To help you envision a post re-branding period, I offer two scenarios. In both, an IT executive is speaking to the leader of what was once an operations research group, but is now an analytics group after being re-branded. Remember, operations research no longer exists!

Scenario A

“Alice, I am assigning you and your team to be part of our data quality initiative.”

“But, Sir.”

“No buts Alice, big data is our priority — we must have high quality data!”

Six months later….

“Well done Alice. You and your team have reduced the error rate by 6%. I’m going to make this assignment to data quality permanent.

Scenario B

“Tom, I am assigning you and your team to our text analytics initiative.”

“But Sir.”

“No buts Tom, our competitors are all heavily involved in this area — we will not be left behind!”

Six months later….

“Tom, you and your team don’t seem to be up to the task — all of your projects are months behind schedule. I’m going to have to let you and your team go. Report to human resources and pickup your termination package.”

Conclusion

So, in one case those who have re-branded survive, and in the other case they do not. In both cases, the practice of operations research ends.

Will Operations Research Survive?

There have been some troubling signs: a 2010 article in OR/MS Today suggested that analytics would subsume operations research; a 2013 LinkedIn discussion asked “Will Big Data end Operations Research?”; and ominously, even INFORMS seems to be distancing itself from operations research.

How should we react to this? Should we:

  • Take early retirement, move to Vermont, and open a bed and breakfast?
  • Claim to be analytics professionals, and hope no one asks us about Hadoop or NoSQL?
  • Return to school to study data science?

No! None of the above will be necessary. To understand why, it is necessary to go back to first principles.

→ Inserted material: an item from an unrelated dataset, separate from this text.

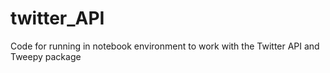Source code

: # twitter_API
Code for running in notebook environment to work with the Twitter API and Tweepy package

The original meaning of the name operational research (what operations research is called in Great Britain, where it was invented) was literally, scientific research on operations. The name was meant to distinguish scientific research on operations, from scientific research on the underlying technology of some product, e.g. radar. In the late 1930‘s the British Government funded scientific research directed towards creating radar equipment with sufficient range and precision to locate attacking aircraft. They also initiated an operations research study to determine the most effective way to deploy the radar stations, and integrate them into an effective air defense system.

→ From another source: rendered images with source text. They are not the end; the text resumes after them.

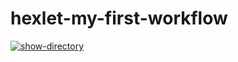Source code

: # hexlet-my-first-workflow
[![show-directory](https://github.com/DiRouzzz/hexlet-my-first-workflow/actions/workflows/show-directory.yml/badge.svg)](https://github.com/DiRouzzz/hexlet-my-first-workflow/actions/workflows/show-directory.yml)
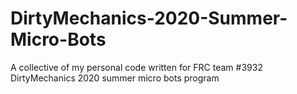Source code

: # DirtyMechanics-2020-Summer-Micro-Bots
A collective of my personal code written for FRC team #3932 DirtyMechanics 2020 summer micro bots program
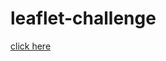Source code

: # leaflet-challenge

 [click here](file:///Users/janicemathew/Desktop/Data%20Visualization%20Boot%20Camp%20/Week_15_module/leaflet-challenge/index.html) 
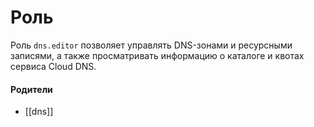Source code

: # Роль

Роль `dns.editor` позволяет управлять DNS-зонами и ресурсными записями, а также просматривать информацию о каталоге и квотах сервиса Cloud DNS.


#### Родители

- [[dns]]
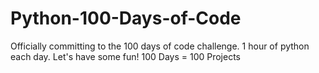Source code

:# Python-100-Days-of-Code
Officially committing to the 100 days of code challenge. 1 hour of python each day. Let's have some fun!
100 Days = 100 Projects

This type of scientific research, and the scientific method upon which it is based, is a problem solving paradigm. Operations research is the application of this problem solving paradigm to the solution of operational and management problems.

During the summer of 1940, this paradigm arguably saved Great Britain from defeat. Today, as the Edelman Competition routinely demonstrates, this paradigm creates benefits so great, that they transform entire organizations. And, it is because of this paradigm that operations research can create value that can be created in no other way. This value — lower costs, higher profits, military advantage, more efficiency, better service — was needed in 1940, is in evidence all around us today, and will be in demand for as long as human civilization persists.

So, there is no cause for alarm. Just continue ‘Doing Good with Good OR’.

Apache Helicopter

Certification Wars

“Jim, you look beat.”

“Oh, hi Mary, I was up late crunching the numbers.”

‘Oh?”

“You know, since The Alliance entered the analytics certification market, we’ve been losing market share.”

“I know. It’s not fair — our test is much better than their test.”

“It’s true, but unfortunately, no one can tell the difference.”

“Well, the board has just approved MAP 2 — we’ll meet the $99 price point and cut our test to 49 questions.”

“Yes, but have you heard the latest?”

“No, what?”

“Now, when you get certified by The Alliance, they send you a beautifully engraved brass plaque. Actually, I wouldn’t mind hav”

JIM!

“Sorry. Listen Mary. I’ll tell you what’s keeping me up at night.”

“What’s that?”

“Well, it’s only a rumor, but, the way the story goes, The Alliance has gotten to some key California legislators, and they’re getting ready to push through an Alliance based licensing program for all analytics professionals in California.”

Licensing! But…but…but then, we’ll all be screened out!”